(Image and design file data)
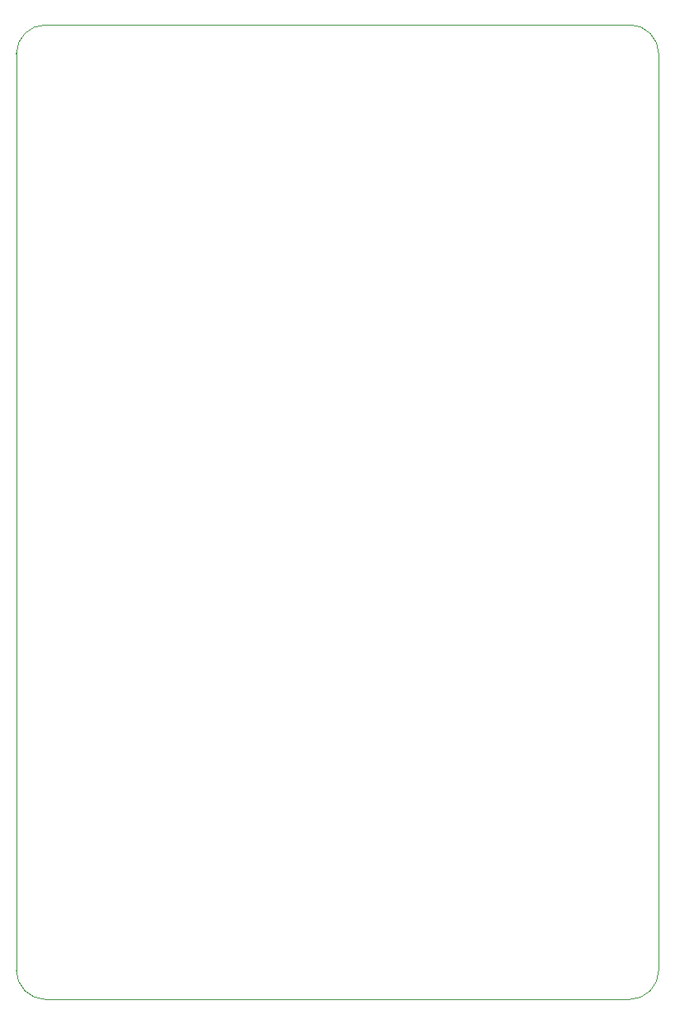
<source format=gm1>
G04 #@! TF.GenerationSoftware,KiCad,Pcbnew,(6.0.7)*
G04 #@! TF.CreationDate,2023-02-11T16:50:08-06:00*
G04 #@! TF.ProjectId,ContactorDriver,436f6e74-6163-4746-9f72-447269766572,rev?*
G04 #@! TF.SameCoordinates,Original*
G04 #@! TF.FileFunction,Profile,NP*
%FSLAX46Y46*%
G04 Gerber Fmt 4.6, Leading zero omitted, Abs format (unit mm)*
G04 Created by KiCad (PCBNEW (6.0.7)) date 2023-02-11 16:50:08*
%MOMM*%
%LPD*%
G01*
G04 APERTURE LIST*
G04 #@! TA.AperFunction,Profile*
%ADD10C,0.050000*%
G04 #@! TD*
G04 APERTURE END LIST*
D10*
X167000000Y-168000000D02*
X227000000Y-168000000D01*
X164000000Y-71000000D02*
X164000000Y-165000000D01*
X164000000Y-165000000D02*
G75*
G03*
X167000000Y-168000000I3000000J0D01*
G01*
X167000000Y-68000000D02*
G75*
G03*
X164000000Y-71000000I0J-3000000D01*
G01*
X227000000Y-68000000D02*
X167000000Y-68000000D01*
X230000000Y-165000000D02*
X230000000Y-71000000D01*
X227000000Y-168000000D02*
G75*
G03*
X230000000Y-165000000I0J3000000D01*
G01*
X230000000Y-71000000D02*
G75*
G03*
X227000000Y-68000000I-3000000J0D01*
G01*
M02*

</source>
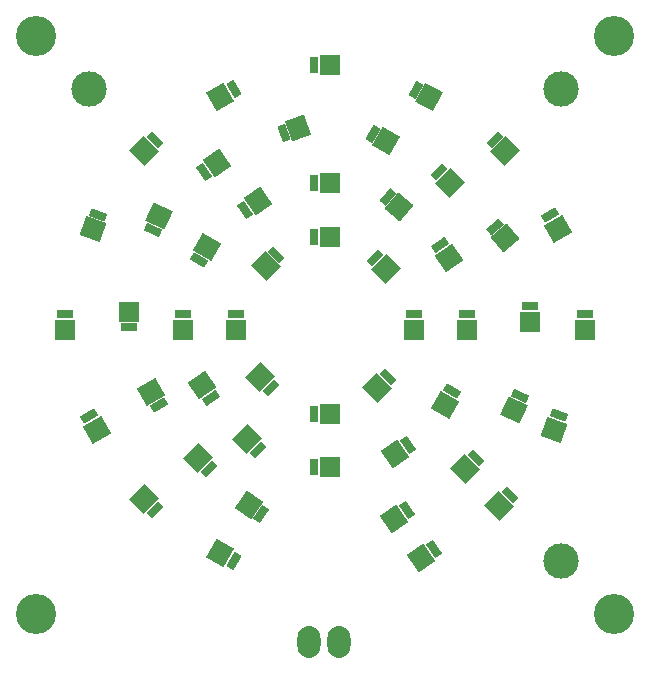
<source format=gbr>
%TF.GenerationSoftware,Altium Limited,Altium Designer,21.4.1 (30)*%
G04 Layer_Color=8388736*
%FSLAX42Y42*%
%MOMM*%
%TF.SameCoordinates,A5F8CCB8-1AD9-4863-A32E-EE0D6D21C85A*%
%TF.FilePolarity,Negative*%
%TF.FileFunction,Soldermask,Top*%
%TF.Part,Single*%
G01*
G75*
%TA.AperFunction,ComponentPad*%
%ADD53O,1.95X2.70*%
%TA.AperFunction,ViaPad*%
%ADD54C,3.40*%
%TA.AperFunction,SMDPad,CuDef*%
G04:AMPARAMS|DCode=55|XSize=1.4mm|YSize=0.7mm|CornerRadius=0mm|HoleSize=0mm|Usage=FLASHONLY|Rotation=30.000|XOffset=0mm|YOffset=0mm|HoleType=Round|Shape=Rectangle|*
%AMROTATEDRECTD55*
4,1,4,-0.43,-0.66,-0.78,-0.05,0.43,0.66,0.78,0.05,-0.43,-0.66,0.0*
%
%ADD55ROTATEDRECTD55*%

G04:AMPARAMS|DCode=56|XSize=1.8mm|YSize=1.7mm|CornerRadius=0mm|HoleSize=0mm|Usage=FLASHONLY|Rotation=30.000|XOffset=0mm|YOffset=0mm|HoleType=Round|Shape=Rectangle|*
%AMROTATEDRECTD56*
4,1,4,-0.36,-1.19,-1.21,0.29,0.36,1.19,1.21,-0.29,-0.36,-1.19,0.0*
%
%ADD56ROTATEDRECTD56*%

G04:AMPARAMS|DCode=57|XSize=1.4mm|YSize=0.7mm|CornerRadius=0mm|HoleSize=0mm|Usage=FLASHONLY|Rotation=125.000|XOffset=0mm|YOffset=0mm|HoleType=Round|Shape=Rectangle|*
%AMROTATEDRECTD57*
4,1,4,0.69,-0.37,0.11,-0.78,-0.69,0.37,-0.11,0.78,0.69,-0.37,0.0*
%
%ADD57ROTATEDRECTD57*%

G04:AMPARAMS|DCode=58|XSize=1.8mm|YSize=1.7mm|CornerRadius=0mm|HoleSize=0mm|Usage=FLASHONLY|Rotation=125.000|XOffset=0mm|YOffset=0mm|HoleType=Round|Shape=Rectangle|*
%AMROTATEDRECTD58*
4,1,4,1.21,-0.25,-0.18,-1.23,-1.21,0.25,0.18,1.23,1.21,-0.25,0.0*
%
%ADD58ROTATEDRECTD58*%

G04:AMPARAMS|DCode=59|XSize=1.4mm|YSize=0.7mm|CornerRadius=0mm|HoleSize=0mm|Usage=FLASHONLY|Rotation=150.000|XOffset=0mm|YOffset=0mm|HoleType=Round|Shape=Rectangle|*
%AMROTATEDRECTD59*
4,1,4,0.78,-0.05,0.43,-0.66,-0.78,0.05,-0.43,0.66,0.78,-0.05,0.0*
%
%ADD59ROTATEDRECTD59*%

G04:AMPARAMS|DCode=60|XSize=1.8mm|YSize=1.7mm|CornerRadius=0mm|HoleSize=0mm|Usage=FLASHONLY|Rotation=150.000|XOffset=0mm|YOffset=0mm|HoleType=Round|Shape=Rectangle|*
%AMROTATEDRECTD60*
4,1,4,1.21,0.29,0.36,-1.19,-1.21,-0.29,-0.36,1.19,1.21,0.29,0.0*
%
%ADD60ROTATEDRECTD60*%

G04:AMPARAMS|DCode=61|XSize=1.4mm|YSize=0.7mm|CornerRadius=0mm|HoleSize=0mm|Usage=FLASHONLY|Rotation=215.000|XOffset=0mm|YOffset=0mm|HoleType=Round|Shape=Rectangle|*
%AMROTATEDRECTD61*
4,1,4,0.37,0.69,0.78,0.11,-0.37,-0.69,-0.78,-0.11,0.37,0.69,0.0*
%
%ADD61ROTATEDRECTD61*%

G04:AMPARAMS|DCode=62|XSize=1.8mm|YSize=1.7mm|CornerRadius=0mm|HoleSize=0mm|Usage=FLASHONLY|Rotation=215.000|XOffset=0mm|YOffset=0mm|HoleType=Round|Shape=Rectangle|*
%AMROTATEDRECTD62*
4,1,4,0.25,1.21,1.23,-0.18,-0.25,-1.21,-1.23,0.18,0.25,1.21,0.0*
%
%ADD62ROTATEDRECTD62*%

G04:AMPARAMS|DCode=63|XSize=1.4mm|YSize=0.7mm|CornerRadius=0mm|HoleSize=0mm|Usage=FLASHONLY|Rotation=225.000|XOffset=0mm|YOffset=0mm|HoleType=Round|Shape=Rectangle|*
%AMROTATEDRECTD63*
4,1,4,0.25,0.74,0.74,0.25,-0.25,-0.74,-0.74,-0.25,0.25,0.74,0.0*
%
%ADD63ROTATEDRECTD63*%

G04:AMPARAMS|DCode=64|XSize=1.8mm|YSize=1.7mm|CornerRadius=0mm|HoleSize=0mm|Usage=FLASHONLY|Rotation=225.000|XOffset=0mm|YOffset=0mm|HoleType=Round|Shape=Rectangle|*
%AMROTATEDRECTD64*
4,1,4,0.04,1.24,1.24,0.04,-0.04,-1.24,-1.24,-0.04,0.04,1.24,0.0*
%
%ADD64ROTATEDRECTD64*%

%ADD65R,1.40X0.70*%
%ADD66R,1.80X1.70*%
%ADD67R,0.70X1.40*%
%ADD68R,1.70X1.80*%
G04:AMPARAMS|DCode=69|XSize=1.4mm|YSize=0.7mm|CornerRadius=0mm|HoleSize=0mm|Usage=FLASHONLY|Rotation=315.000|XOffset=0mm|YOffset=0mm|HoleType=Round|Shape=Rectangle|*
%AMROTATEDRECTD69*
4,1,4,-0.74,0.25,-0.25,0.74,0.74,-0.25,0.25,-0.74,-0.74,0.25,0.0*
%
%ADD69ROTATEDRECTD69*%

G04:AMPARAMS|DCode=70|XSize=1.8mm|YSize=1.7mm|CornerRadius=0mm|HoleSize=0mm|Usage=FLASHONLY|Rotation=315.000|XOffset=0mm|YOffset=0mm|HoleType=Round|Shape=Rectangle|*
%AMROTATEDRECTD70*
4,1,4,-1.24,0.04,-0.04,1.24,1.24,-0.04,0.04,-1.24,-1.24,0.04,0.0*
%
%ADD70ROTATEDRECTD70*%

G04:AMPARAMS|DCode=71|XSize=1.4mm|YSize=0.7mm|CornerRadius=0mm|HoleSize=0mm|Usage=FLASHONLY|Rotation=60.000|XOffset=0mm|YOffset=0mm|HoleType=Round|Shape=Rectangle|*
%AMROTATEDRECTD71*
4,1,4,-0.05,-0.78,-0.66,-0.43,0.05,0.78,0.66,0.43,-0.05,-0.78,0.0*
%
%ADD71ROTATEDRECTD71*%

G04:AMPARAMS|DCode=72|XSize=1.8mm|YSize=1.7mm|CornerRadius=0mm|HoleSize=0mm|Usage=FLASHONLY|Rotation=60.000|XOffset=0mm|YOffset=0mm|HoleType=Round|Shape=Rectangle|*
%AMROTATEDRECTD72*
4,1,4,0.29,-1.21,-1.19,-0.36,-0.29,1.21,1.19,0.36,0.29,-1.21,0.0*
%
%ADD72ROTATEDRECTD72*%

G04:AMPARAMS|DCode=73|XSize=1.8mm|YSize=1.7mm|CornerRadius=0mm|HoleSize=0mm|Usage=FLASHONLY|Rotation=110.000|XOffset=0mm|YOffset=0mm|HoleType=Round|Shape=Rectangle|*
%AMROTATEDRECTD73*
4,1,4,1.11,-0.56,-0.49,-1.14,-1.11,0.56,0.49,1.14,1.11,-0.56,0.0*
%
%ADD73ROTATEDRECTD73*%

G04:AMPARAMS|DCode=74|XSize=1.4mm|YSize=0.7mm|CornerRadius=0mm|HoleSize=0mm|Usage=FLASHONLY|Rotation=110.000|XOffset=0mm|YOffset=0mm|HoleType=Round|Shape=Rectangle|*
%AMROTATEDRECTD74*
4,1,4,0.57,-0.54,-0.09,-0.78,-0.57,0.54,0.09,0.78,0.57,-0.54,0.0*
%
%ADD74ROTATEDRECTD74*%

G04:AMPARAMS|DCode=75|XSize=1.4mm|YSize=0.7mm|CornerRadius=0mm|HoleSize=0mm|Usage=FLASHONLY|Rotation=50.000|XOffset=0mm|YOffset=0mm|HoleType=Round|Shape=Rectangle|*
%AMROTATEDRECTD75*
4,1,4,-0.18,-0.76,-0.72,-0.31,0.18,0.76,0.72,0.31,-0.18,-0.76,0.0*
%
%ADD75ROTATEDRECTD75*%

G04:AMPARAMS|DCode=76|XSize=1.8mm|YSize=1.7mm|CornerRadius=0mm|HoleSize=0mm|Usage=FLASHONLY|Rotation=50.000|XOffset=0mm|YOffset=0mm|HoleType=Round|Shape=Rectangle|*
%AMROTATEDRECTD76*
4,1,4,0.07,-1.24,-1.23,-0.14,-0.07,1.24,1.23,0.14,0.07,-1.24,0.0*
%
%ADD76ROTATEDRECTD76*%

G04:AMPARAMS|DCode=77|XSize=1.8mm|YSize=1.7mm|CornerRadius=0mm|HoleSize=0mm|Usage=FLASHONLY|Rotation=155.000|XOffset=0mm|YOffset=0mm|HoleType=Round|Shape=Rectangle|*
%AMROTATEDRECTD77*
4,1,4,1.18,0.39,0.46,-1.15,-1.18,-0.39,-0.46,1.15,1.18,0.39,0.0*
%
%ADD77ROTATEDRECTD77*%

G04:AMPARAMS|DCode=78|XSize=1.4mm|YSize=0.7mm|CornerRadius=0mm|HoleSize=0mm|Usage=FLASHONLY|Rotation=155.000|XOffset=0mm|YOffset=0mm|HoleType=Round|Shape=Rectangle|*
%AMROTATEDRECTD78*
4,1,4,0.78,0.02,0.49,-0.62,-0.78,-0.02,-0.49,0.62,0.78,0.02,0.0*
%
%ADD78ROTATEDRECTD78*%

G04:AMPARAMS|DCode=79|XSize=1.4mm|YSize=0.7mm|CornerRadius=0mm|HoleSize=0mm|Usage=FLASHONLY|Rotation=40.000|XOffset=0mm|YOffset=0mm|HoleType=Round|Shape=Rectangle|*
%AMROTATEDRECTD79*
4,1,4,-0.31,-0.72,-0.76,-0.18,0.31,0.72,0.76,0.18,-0.31,-0.72,0.0*
%
%ADD79ROTATEDRECTD79*%

G04:AMPARAMS|DCode=80|XSize=1.8mm|YSize=1.7mm|CornerRadius=0mm|HoleSize=0mm|Usage=FLASHONLY|Rotation=40.000|XOffset=0mm|YOffset=0mm|HoleType=Round|Shape=Rectangle|*
%AMROTATEDRECTD80*
4,1,4,-0.14,-1.23,-1.24,0.07,0.14,1.23,1.24,-0.07,-0.14,-1.23,0.0*
%
%ADD80ROTATEDRECTD80*%

G04:AMPARAMS|DCode=81|XSize=1.4mm|YSize=0.7mm|CornerRadius=0mm|HoleSize=0mm|Usage=FLASHONLY|Rotation=340.000|XOffset=0mm|YOffset=0mm|HoleType=Round|Shape=Rectangle|*
%AMROTATEDRECTD81*
4,1,4,-0.78,-0.09,-0.54,0.57,0.78,0.09,0.54,-0.57,-0.78,-0.09,0.0*
%
%ADD81ROTATEDRECTD81*%

G04:AMPARAMS|DCode=82|XSize=1.8mm|YSize=1.7mm|CornerRadius=0mm|HoleSize=0mm|Usage=FLASHONLY|Rotation=340.000|XOffset=0mm|YOffset=0mm|HoleType=Round|Shape=Rectangle|*
%AMROTATEDRECTD82*
4,1,4,-1.14,-0.49,-0.56,1.11,1.14,0.49,0.56,-1.11,-1.14,-0.49,0.0*
%
%ADD82ROTATEDRECTD82*%

G04:AMPARAMS|DCode=83|XSize=1.4mm|YSize=0.7mm|CornerRadius=0mm|HoleSize=0mm|Usage=FLASHONLY|Rotation=300.000|XOffset=0mm|YOffset=0mm|HoleType=Round|Shape=Rectangle|*
%AMROTATEDRECTD83*
4,1,4,-0.66,0.43,-0.05,0.78,0.66,-0.43,0.05,-0.78,-0.66,0.43,0.0*
%
%ADD83ROTATEDRECTD83*%

G04:AMPARAMS|DCode=84|XSize=1.8mm|YSize=1.7mm|CornerRadius=0mm|HoleSize=0mm|Usage=FLASHONLY|Rotation=300.000|XOffset=0mm|YOffset=0mm|HoleType=Round|Shape=Rectangle|*
%AMROTATEDRECTD84*
4,1,4,-1.19,0.36,0.29,1.21,1.19,-0.36,-0.29,-1.21,-1.19,0.36,0.0*
%
%ADD84ROTATEDRECTD84*%

G04:AMPARAMS|DCode=85|XSize=1.4mm|YSize=0.7mm|CornerRadius=0mm|HoleSize=0mm|Usage=FLASHONLY|Rotation=62.000|XOffset=0mm|YOffset=0mm|HoleType=Round|Shape=Rectangle|*
%AMROTATEDRECTD85*
4,1,4,-0.02,-0.78,-0.64,-0.45,0.02,0.78,0.64,0.45,-0.02,-0.78,0.0*
%
%ADD85ROTATEDRECTD85*%

G04:AMPARAMS|DCode=86|XSize=1.8mm|YSize=1.7mm|CornerRadius=0mm|HoleSize=0mm|Usage=FLASHONLY|Rotation=62.000|XOffset=0mm|YOffset=0mm|HoleType=Round|Shape=Rectangle|*
%AMROTATEDRECTD86*
4,1,4,0.33,-1.20,-1.18,-0.40,-0.33,1.20,1.18,0.40,0.33,-1.20,0.0*
%
%ADD86ROTATEDRECTD86*%

G04:AMPARAMS|DCode=87|XSize=1.4mm|YSize=0.7mm|CornerRadius=0mm|HoleSize=0mm|Usage=FLASHONLY|Rotation=235.000|XOffset=0mm|YOffset=0mm|HoleType=Round|Shape=Rectangle|*
%AMROTATEDRECTD87*
4,1,4,0.11,0.78,0.69,0.37,-0.11,-0.78,-0.69,-0.37,0.11,0.78,0.0*
%
%ADD87ROTATEDRECTD87*%

G04:AMPARAMS|DCode=88|XSize=1.8mm|YSize=1.7mm|CornerRadius=0mm|HoleSize=0mm|Usage=FLASHONLY|Rotation=235.000|XOffset=0mm|YOffset=0mm|HoleType=Round|Shape=Rectangle|*
%AMROTATEDRECTD88*
4,1,4,-0.18,1.23,1.21,0.25,0.18,-1.23,-1.21,-0.25,-0.18,1.23,0.0*
%
%ADD88ROTATEDRECTD88*%

%ADD89C,3.00*%
D53*
X117Y-2683D02*
D03*
X-137D02*
D03*
D54*
X-2450Y2450D02*
D03*
X2450D02*
D03*
Y-2450D02*
D03*
X-2450D02*
D03*
D55*
X-1995Y-772D02*
D03*
X-1405Y-678D02*
D03*
X1905Y928D02*
D03*
D56*
X-1930Y-885D02*
D03*
X-1470Y-565D02*
D03*
X1970Y815D02*
D03*
D57*
X-674Y978D02*
D03*
X704Y-1018D02*
D03*
X691Y-1563D02*
D03*
X-1024Y1298D02*
D03*
X924Y-1898D02*
D03*
D58*
X-567Y1053D02*
D03*
X597Y-1093D02*
D03*
X585Y-1638D02*
D03*
X-917Y1373D02*
D03*
X817Y-1973D02*
D03*
D59*
X-1065Y552D02*
D03*
X1080Y-560D02*
D03*
D60*
X-1000Y665D02*
D03*
X1015Y-673D02*
D03*
D61*
X-963Y-614D02*
D03*
X978Y674D02*
D03*
D62*
X-1038Y-507D02*
D03*
X1053Y567D02*
D03*
D63*
X-566Y-1054D02*
D03*
X426Y564D02*
D03*
X-984Y-1219D02*
D03*
X-456Y-534D02*
D03*
X-1436Y-1564D02*
D03*
X963Y1297D02*
D03*
X1436Y1564D02*
D03*
D64*
X-658Y-962D02*
D03*
X518Y472D02*
D03*
X-1076Y-1127D02*
D03*
X-548Y-442D02*
D03*
X-1528Y-1472D02*
D03*
X1055Y1205D02*
D03*
X1528Y1472D02*
D03*
D65*
X750Y90D02*
D03*
X-750D02*
D03*
X-1200D02*
D03*
X1200D02*
D03*
X-1660Y-15D02*
D03*
X1735Y158D02*
D03*
X-2200Y90D02*
D03*
X2200D02*
D03*
D66*
X750Y-40D02*
D03*
X-750D02*
D03*
X-1200D02*
D03*
X1200D02*
D03*
X-1660Y115D02*
D03*
X1735Y28D02*
D03*
X-2200Y-40D02*
D03*
X2200D02*
D03*
D67*
X-90Y750D02*
D03*
Y-750D02*
D03*
Y1200D02*
D03*
Y-1200D02*
D03*
Y2200D02*
D03*
D68*
X40Y750D02*
D03*
Y-750D02*
D03*
Y1200D02*
D03*
Y-1200D02*
D03*
Y2200D02*
D03*
D69*
X537Y-441D02*
D03*
X1281Y-1124D02*
D03*
X-411Y596D02*
D03*
X1564Y-1436D02*
D03*
X-1436Y1564D02*
D03*
D70*
X445Y-532D02*
D03*
X1189Y-1216D02*
D03*
X-503Y504D02*
D03*
X1472Y-1528D02*
D03*
X-1528Y1472D02*
D03*
D71*
X405Y1622D02*
D03*
X-772Y-1995D02*
D03*
D72*
X517Y1557D02*
D03*
X-885Y-1930D02*
D03*
D73*
X-225Y1669D02*
D03*
D74*
X-347Y1624D02*
D03*
D75*
X531Y1088D02*
D03*
D76*
X631Y1004D02*
D03*
D77*
X-1401Y926D02*
D03*
X1598Y-716D02*
D03*
D78*
X-1456Y808D02*
D03*
X1653Y-598D02*
D03*
D79*
X1442Y834D02*
D03*
D80*
X1526Y734D02*
D03*
D81*
X-1919Y935D02*
D03*
X1981Y-765D02*
D03*
D82*
X-1964Y812D02*
D03*
X1936Y-888D02*
D03*
D83*
X-772Y1995D02*
D03*
D84*
X-885Y1930D02*
D03*
D85*
X771Y1992D02*
D03*
D86*
X885Y1931D02*
D03*
D87*
X-539Y-1599D02*
D03*
D88*
X-645Y-1525D02*
D03*
D89*
X2000Y-2000D02*
D03*
Y2000D02*
D03*
X-2000D02*
D03*
%TF.MD5,92bafefa8641e8d2e9b7563cdb4fed66*%
M02*

</source>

INSTRUCTIONS FOR THE TASK: When a line in the records contains the string "GenerationSoftware", it counts; state how many lines count, with no other words.

EXERCISE SOLUTION: 2